ページ本文では、蓋体20が容器本体10に完全に被せられた状態で、押え部材22は何に接する状態となるか。一文で答えてください。

**ページ本文:**

========

容器本体10に所定枚数の基板Wを重ねて収納した後、蓋体20を被せるようにする。
蓋体20を容器本体10に被せるようにすると、
図7(a)に示すように、蓋体20の円筒部23の先端がシール面16に接する状態まで被せられると、蓋体20の押え部材22の先端部22aが容器本体10のガイド溝13に位置する状態となる。
さらに、蓋体20を容器本体10に被せていくと、押え部材22の先端部22aが容器本体10のガイド溝13の傾斜面13aにガイドされて外側から中心側に移動して行き、押え部材22は、基端部22bの揺動軸部26を中心に揺動する。
そして、蓋体20が容器本体10に完全に被せられた状態では、
図7(b)に示すように、押え部材22は、ガイド溝13の中心側の垂直面13bに接する状態となり、押え部材22の内側面が基板Wの外径の位置となる。
これにより、4箇所の押え部材22で、重ねられた基板Wの外側(外側面)が押えられ、水平方向の移動が防止される。
また、重ねられた基板Wは、容器本体10の搭載部12の上面と蓋体20の蓋体部21の上部押え部28によって押えられ、上下方向の移動も押えられる。
さらに、この蓋体20を容器本体10に完全に被せた状態では、蓋体20の円筒部23が容器本体10のシール面15,16に接触した密封状態になる。

========

**提供データ:**
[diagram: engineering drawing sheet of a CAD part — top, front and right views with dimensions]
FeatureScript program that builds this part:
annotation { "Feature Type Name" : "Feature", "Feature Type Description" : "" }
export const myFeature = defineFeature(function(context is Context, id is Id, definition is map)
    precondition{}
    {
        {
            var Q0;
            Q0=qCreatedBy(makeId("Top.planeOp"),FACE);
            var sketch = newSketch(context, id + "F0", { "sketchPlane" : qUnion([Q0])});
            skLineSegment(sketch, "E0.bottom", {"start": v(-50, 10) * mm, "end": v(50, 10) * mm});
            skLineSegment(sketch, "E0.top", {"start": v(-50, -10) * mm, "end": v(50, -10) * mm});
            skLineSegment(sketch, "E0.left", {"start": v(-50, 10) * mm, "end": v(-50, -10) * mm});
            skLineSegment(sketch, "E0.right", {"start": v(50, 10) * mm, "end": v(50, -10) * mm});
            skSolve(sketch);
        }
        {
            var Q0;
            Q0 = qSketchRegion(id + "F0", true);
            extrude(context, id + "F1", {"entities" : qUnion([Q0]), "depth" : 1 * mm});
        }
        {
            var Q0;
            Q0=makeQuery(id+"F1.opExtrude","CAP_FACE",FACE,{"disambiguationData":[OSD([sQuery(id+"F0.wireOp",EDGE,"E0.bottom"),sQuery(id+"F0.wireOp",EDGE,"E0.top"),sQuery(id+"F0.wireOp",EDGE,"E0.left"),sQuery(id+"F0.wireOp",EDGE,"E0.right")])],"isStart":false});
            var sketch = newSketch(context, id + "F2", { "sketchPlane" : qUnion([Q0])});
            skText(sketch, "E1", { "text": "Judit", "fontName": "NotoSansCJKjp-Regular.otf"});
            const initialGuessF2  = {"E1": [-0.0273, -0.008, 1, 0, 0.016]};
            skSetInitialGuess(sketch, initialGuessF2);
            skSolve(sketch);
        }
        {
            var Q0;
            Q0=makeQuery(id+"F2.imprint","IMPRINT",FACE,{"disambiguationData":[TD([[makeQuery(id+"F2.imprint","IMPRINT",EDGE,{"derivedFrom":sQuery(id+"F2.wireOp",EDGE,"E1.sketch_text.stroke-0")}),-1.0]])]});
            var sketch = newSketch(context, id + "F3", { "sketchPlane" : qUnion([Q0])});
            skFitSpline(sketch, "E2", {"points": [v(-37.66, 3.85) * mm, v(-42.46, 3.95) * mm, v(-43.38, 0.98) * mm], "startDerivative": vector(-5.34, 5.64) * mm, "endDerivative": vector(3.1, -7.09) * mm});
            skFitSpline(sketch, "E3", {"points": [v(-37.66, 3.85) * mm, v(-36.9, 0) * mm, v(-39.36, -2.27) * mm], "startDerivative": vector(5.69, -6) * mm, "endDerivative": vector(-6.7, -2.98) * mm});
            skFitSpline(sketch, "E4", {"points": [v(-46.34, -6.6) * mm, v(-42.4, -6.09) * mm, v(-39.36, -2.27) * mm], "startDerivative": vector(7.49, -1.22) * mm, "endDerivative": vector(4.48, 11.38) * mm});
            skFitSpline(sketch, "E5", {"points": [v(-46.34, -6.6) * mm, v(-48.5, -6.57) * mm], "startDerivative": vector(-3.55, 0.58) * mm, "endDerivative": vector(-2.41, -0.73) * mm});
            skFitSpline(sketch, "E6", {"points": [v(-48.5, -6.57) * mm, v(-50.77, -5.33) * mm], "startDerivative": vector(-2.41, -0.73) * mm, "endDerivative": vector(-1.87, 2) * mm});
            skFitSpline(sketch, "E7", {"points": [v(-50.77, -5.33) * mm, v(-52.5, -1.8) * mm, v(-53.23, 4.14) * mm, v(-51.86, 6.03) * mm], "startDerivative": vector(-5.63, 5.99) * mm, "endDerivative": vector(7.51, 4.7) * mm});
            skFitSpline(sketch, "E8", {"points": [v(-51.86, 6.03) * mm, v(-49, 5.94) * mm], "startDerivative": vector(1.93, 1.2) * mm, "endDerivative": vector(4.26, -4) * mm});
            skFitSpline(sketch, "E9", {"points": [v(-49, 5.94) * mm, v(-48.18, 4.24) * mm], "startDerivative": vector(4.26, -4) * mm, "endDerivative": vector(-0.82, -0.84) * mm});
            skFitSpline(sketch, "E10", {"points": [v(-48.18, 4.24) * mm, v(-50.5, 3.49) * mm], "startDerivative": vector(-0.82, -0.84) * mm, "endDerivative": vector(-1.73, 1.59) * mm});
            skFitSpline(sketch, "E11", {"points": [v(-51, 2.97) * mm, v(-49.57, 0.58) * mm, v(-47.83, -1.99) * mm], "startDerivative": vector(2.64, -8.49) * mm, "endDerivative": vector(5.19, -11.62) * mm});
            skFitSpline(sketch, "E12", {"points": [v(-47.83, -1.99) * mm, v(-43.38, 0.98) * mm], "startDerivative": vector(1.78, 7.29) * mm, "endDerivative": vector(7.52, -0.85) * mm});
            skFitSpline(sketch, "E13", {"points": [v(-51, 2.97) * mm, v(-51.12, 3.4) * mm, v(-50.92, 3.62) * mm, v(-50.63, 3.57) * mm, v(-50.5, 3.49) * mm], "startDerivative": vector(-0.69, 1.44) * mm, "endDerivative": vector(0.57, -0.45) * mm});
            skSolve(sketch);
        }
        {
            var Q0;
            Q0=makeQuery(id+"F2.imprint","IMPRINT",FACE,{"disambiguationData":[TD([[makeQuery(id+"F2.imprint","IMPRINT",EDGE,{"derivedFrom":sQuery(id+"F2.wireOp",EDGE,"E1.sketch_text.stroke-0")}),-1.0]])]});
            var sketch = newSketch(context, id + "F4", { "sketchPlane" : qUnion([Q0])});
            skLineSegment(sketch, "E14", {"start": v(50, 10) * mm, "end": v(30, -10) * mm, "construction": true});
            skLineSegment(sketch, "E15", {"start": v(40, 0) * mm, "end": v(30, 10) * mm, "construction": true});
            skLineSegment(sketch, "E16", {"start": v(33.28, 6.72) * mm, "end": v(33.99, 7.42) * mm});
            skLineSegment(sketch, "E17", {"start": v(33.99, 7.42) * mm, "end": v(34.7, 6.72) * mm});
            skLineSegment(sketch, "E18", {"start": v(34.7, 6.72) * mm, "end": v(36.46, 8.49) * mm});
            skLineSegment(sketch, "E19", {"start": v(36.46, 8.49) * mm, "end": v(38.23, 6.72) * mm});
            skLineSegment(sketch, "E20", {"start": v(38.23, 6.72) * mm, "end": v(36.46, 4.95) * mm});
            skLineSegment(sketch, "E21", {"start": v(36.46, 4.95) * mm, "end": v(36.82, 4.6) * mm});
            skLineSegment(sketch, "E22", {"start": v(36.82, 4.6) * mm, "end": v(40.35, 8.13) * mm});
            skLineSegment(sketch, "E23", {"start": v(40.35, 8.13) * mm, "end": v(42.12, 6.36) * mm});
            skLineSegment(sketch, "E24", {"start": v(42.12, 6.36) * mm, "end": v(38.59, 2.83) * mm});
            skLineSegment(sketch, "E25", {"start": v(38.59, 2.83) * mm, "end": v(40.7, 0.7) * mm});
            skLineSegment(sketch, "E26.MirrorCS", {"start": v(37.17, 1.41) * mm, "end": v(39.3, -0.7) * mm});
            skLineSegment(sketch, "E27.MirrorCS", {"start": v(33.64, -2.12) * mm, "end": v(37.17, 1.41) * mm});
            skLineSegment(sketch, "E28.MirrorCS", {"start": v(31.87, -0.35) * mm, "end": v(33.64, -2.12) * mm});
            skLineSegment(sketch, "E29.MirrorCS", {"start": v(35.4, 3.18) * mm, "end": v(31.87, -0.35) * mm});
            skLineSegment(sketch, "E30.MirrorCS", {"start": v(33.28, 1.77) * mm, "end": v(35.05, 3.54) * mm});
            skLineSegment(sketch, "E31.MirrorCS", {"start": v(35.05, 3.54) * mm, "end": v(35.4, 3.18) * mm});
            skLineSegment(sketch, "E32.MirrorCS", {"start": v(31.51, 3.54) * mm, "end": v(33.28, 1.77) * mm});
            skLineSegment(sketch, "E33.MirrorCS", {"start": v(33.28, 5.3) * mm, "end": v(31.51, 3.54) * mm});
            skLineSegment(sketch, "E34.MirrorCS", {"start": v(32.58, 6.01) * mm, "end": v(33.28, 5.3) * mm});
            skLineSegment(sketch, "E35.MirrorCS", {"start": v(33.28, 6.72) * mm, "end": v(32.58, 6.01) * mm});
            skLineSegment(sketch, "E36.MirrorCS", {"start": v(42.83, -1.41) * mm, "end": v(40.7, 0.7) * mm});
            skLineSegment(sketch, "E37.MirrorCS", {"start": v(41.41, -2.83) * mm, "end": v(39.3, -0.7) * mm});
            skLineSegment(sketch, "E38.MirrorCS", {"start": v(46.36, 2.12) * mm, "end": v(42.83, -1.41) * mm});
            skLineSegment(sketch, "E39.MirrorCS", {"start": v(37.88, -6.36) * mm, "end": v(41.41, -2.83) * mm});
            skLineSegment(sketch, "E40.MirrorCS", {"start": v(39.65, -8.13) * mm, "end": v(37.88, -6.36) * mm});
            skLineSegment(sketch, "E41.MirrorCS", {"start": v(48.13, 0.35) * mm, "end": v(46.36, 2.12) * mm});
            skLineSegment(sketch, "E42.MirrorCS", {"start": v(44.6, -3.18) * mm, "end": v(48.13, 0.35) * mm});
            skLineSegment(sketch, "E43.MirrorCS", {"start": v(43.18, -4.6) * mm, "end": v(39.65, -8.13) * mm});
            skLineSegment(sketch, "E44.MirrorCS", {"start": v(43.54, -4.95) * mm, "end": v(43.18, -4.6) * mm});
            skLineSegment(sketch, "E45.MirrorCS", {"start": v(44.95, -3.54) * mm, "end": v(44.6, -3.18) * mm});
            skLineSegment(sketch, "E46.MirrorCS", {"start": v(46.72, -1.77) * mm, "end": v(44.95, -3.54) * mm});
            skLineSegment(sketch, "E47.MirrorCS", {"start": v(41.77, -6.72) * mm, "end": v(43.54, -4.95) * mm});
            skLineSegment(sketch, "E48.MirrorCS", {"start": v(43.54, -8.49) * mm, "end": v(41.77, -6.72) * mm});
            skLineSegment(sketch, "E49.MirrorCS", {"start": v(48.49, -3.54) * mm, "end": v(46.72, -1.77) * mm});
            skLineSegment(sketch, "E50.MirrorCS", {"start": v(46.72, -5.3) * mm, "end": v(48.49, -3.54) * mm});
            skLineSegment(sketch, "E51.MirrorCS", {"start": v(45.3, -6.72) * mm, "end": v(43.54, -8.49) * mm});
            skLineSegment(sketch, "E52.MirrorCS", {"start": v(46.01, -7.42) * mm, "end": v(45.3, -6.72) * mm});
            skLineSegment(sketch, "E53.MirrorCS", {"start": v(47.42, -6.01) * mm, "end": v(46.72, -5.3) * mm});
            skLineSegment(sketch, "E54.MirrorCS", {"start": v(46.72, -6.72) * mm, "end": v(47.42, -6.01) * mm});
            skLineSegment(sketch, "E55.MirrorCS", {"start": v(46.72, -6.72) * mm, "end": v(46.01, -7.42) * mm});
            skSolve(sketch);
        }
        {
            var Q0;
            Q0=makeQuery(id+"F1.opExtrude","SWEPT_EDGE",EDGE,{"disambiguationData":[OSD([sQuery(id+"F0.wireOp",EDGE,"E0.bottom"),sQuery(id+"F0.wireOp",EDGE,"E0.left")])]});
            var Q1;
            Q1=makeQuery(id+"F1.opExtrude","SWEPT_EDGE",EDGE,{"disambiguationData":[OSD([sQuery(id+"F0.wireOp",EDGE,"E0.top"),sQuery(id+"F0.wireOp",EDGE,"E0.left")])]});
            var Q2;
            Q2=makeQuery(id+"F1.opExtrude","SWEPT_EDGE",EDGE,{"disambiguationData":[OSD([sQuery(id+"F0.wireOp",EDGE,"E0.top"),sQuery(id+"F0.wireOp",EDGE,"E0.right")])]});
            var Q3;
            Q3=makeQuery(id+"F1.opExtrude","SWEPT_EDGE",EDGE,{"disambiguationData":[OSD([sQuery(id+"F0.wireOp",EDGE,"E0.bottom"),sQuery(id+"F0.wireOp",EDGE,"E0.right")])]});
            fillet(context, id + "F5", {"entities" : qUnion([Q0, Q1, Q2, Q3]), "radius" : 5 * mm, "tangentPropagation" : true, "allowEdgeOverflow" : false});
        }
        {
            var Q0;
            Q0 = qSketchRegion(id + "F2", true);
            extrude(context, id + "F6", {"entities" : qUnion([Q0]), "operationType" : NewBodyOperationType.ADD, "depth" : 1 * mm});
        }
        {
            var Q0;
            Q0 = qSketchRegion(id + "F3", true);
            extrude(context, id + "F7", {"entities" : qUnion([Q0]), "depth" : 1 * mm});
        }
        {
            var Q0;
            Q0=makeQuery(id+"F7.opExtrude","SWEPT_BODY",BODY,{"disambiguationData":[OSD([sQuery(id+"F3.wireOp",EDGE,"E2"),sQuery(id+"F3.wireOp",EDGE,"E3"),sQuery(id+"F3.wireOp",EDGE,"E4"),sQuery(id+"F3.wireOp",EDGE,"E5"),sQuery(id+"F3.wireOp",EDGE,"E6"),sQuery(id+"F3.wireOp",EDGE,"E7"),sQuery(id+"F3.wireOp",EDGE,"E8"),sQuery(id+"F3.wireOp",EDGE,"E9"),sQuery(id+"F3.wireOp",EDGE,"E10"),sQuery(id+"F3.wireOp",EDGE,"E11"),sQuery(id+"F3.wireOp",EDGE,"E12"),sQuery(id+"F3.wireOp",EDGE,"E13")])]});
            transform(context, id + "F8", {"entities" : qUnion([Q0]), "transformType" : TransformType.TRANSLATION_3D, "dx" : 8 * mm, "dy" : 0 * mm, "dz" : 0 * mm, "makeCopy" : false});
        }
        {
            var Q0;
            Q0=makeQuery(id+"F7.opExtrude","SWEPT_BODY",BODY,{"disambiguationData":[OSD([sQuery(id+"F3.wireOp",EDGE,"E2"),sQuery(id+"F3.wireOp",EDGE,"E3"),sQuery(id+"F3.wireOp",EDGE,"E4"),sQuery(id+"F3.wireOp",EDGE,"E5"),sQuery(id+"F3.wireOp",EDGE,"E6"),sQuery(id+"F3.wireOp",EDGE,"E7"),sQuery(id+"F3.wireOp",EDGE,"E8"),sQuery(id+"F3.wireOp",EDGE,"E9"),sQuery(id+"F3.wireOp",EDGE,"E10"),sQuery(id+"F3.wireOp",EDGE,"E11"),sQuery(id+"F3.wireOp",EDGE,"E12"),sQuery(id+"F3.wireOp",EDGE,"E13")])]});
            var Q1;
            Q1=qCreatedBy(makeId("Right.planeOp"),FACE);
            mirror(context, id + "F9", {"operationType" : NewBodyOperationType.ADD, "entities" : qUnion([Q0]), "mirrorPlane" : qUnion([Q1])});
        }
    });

========

**解答:** ガイド溝13の中心側の垂直面13bに接する状態となる。